Note that the various DSLs these systems use are analogous to Gremlin --- they all use the "functional-fluent"-style. We need to stress to people that if they use Spark/Storm/Flink/Samza/Scala/Java8/Clojure, then Gremlin fits their already existing mental model of data flows and aggregations. When people say a query language needs to be "like SQL," point them to the fact that most modern data processing frameworks don't use that style. When people say that SQL is declarative and thus can be optimized, tell them that these functional-fluent languages build a query plan that is optimized for the underlying execution engine. By making an "SQL language," all you are doing is making another layer of indirection -- now you have to compile a String down to the underlying execution language (e.g. Java). Modern data processing languages don't waste the effort as the constructs in modern programming languages provide enough expressivity.
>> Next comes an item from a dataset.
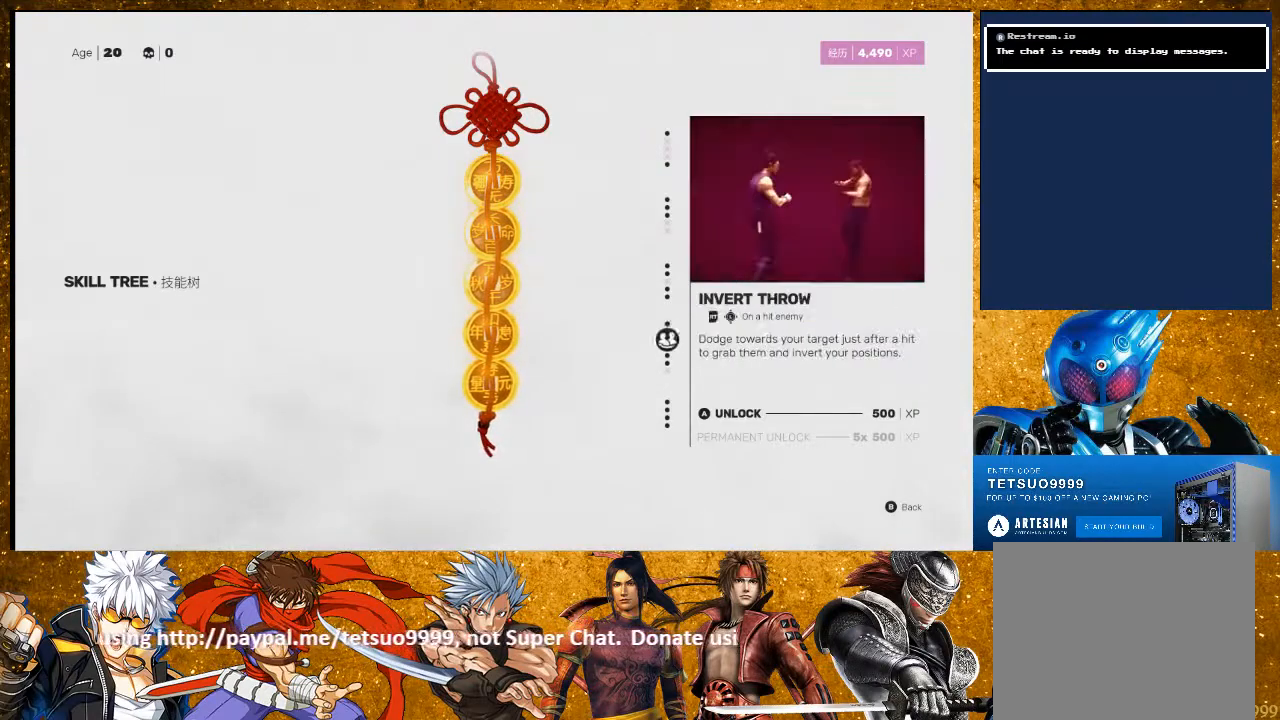
{"buttons": [], "left_stick": "center", "right_stick": "center", "events": []}
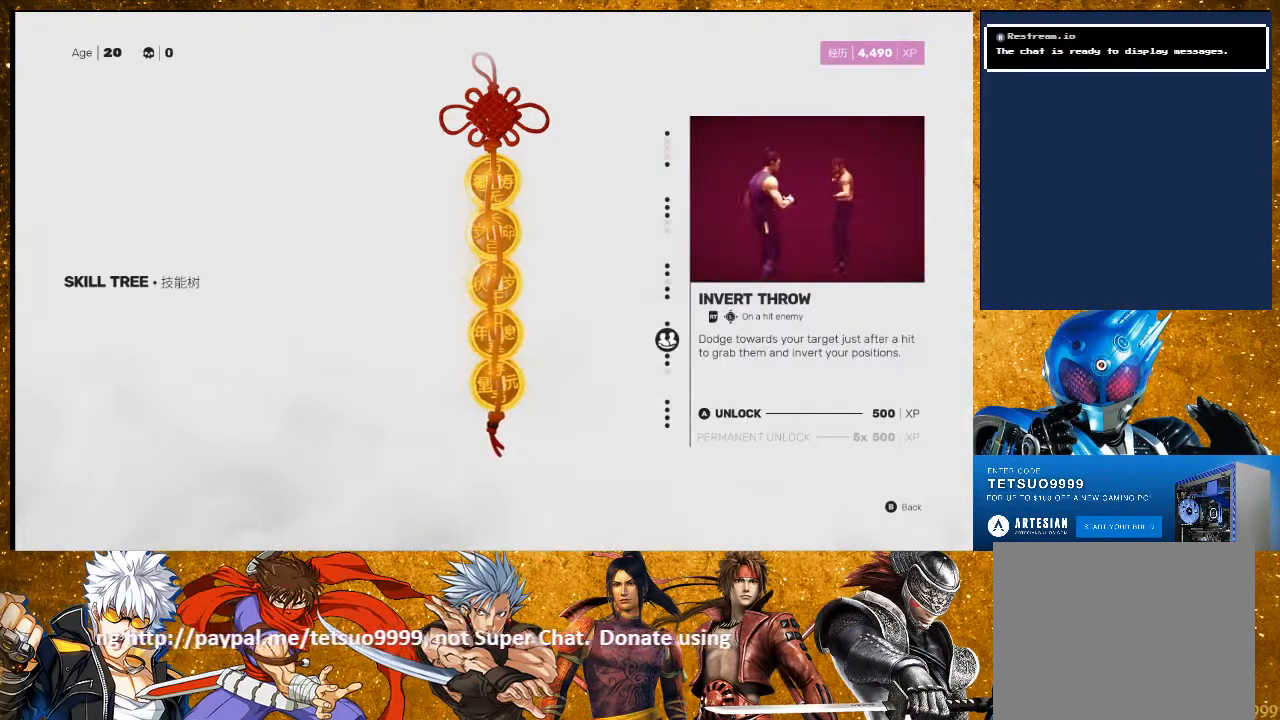
{"buttons": [], "left_stick": "center", "right_stick": "center", "events": [[50, "DPAD_DOWN", "down"], [183, "DPAD_DOWN", "up"]]}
Moreover, these languages lead (I believe) to execution engine designs that naturally support both single machine and compute cluster executions (they have a map/reduce-foundation inherent in their representation).
GREMLIN
text.map(line -> line.split(" "))
.unfold()
.groupCount()
STORM
topology.newStream("spout1", spout)
.each(new Fields("sentence"),new Split(), new Fields("word"))
.groupBy(new Fields("word"))
.persistentAggregate(new MemoryMapState.Factory(),
new Count(), new Fields("count"));
SPARK
text.flatMap(line => line.split(" "))
.map(word => (word, 1))
.reduceByKey(_ + _)
SAMZA
text.split(" ").foldLeft(Map.empty[String, Int]) {
(count, word) => count + (word -> (count.getOrElse(word, 0) + 1))
}
FLINK
text.flatMap ( _.split(" ") )
.map ( (_, 1) )
.groupBy(0)
.sum(1)
Take care,
Marko.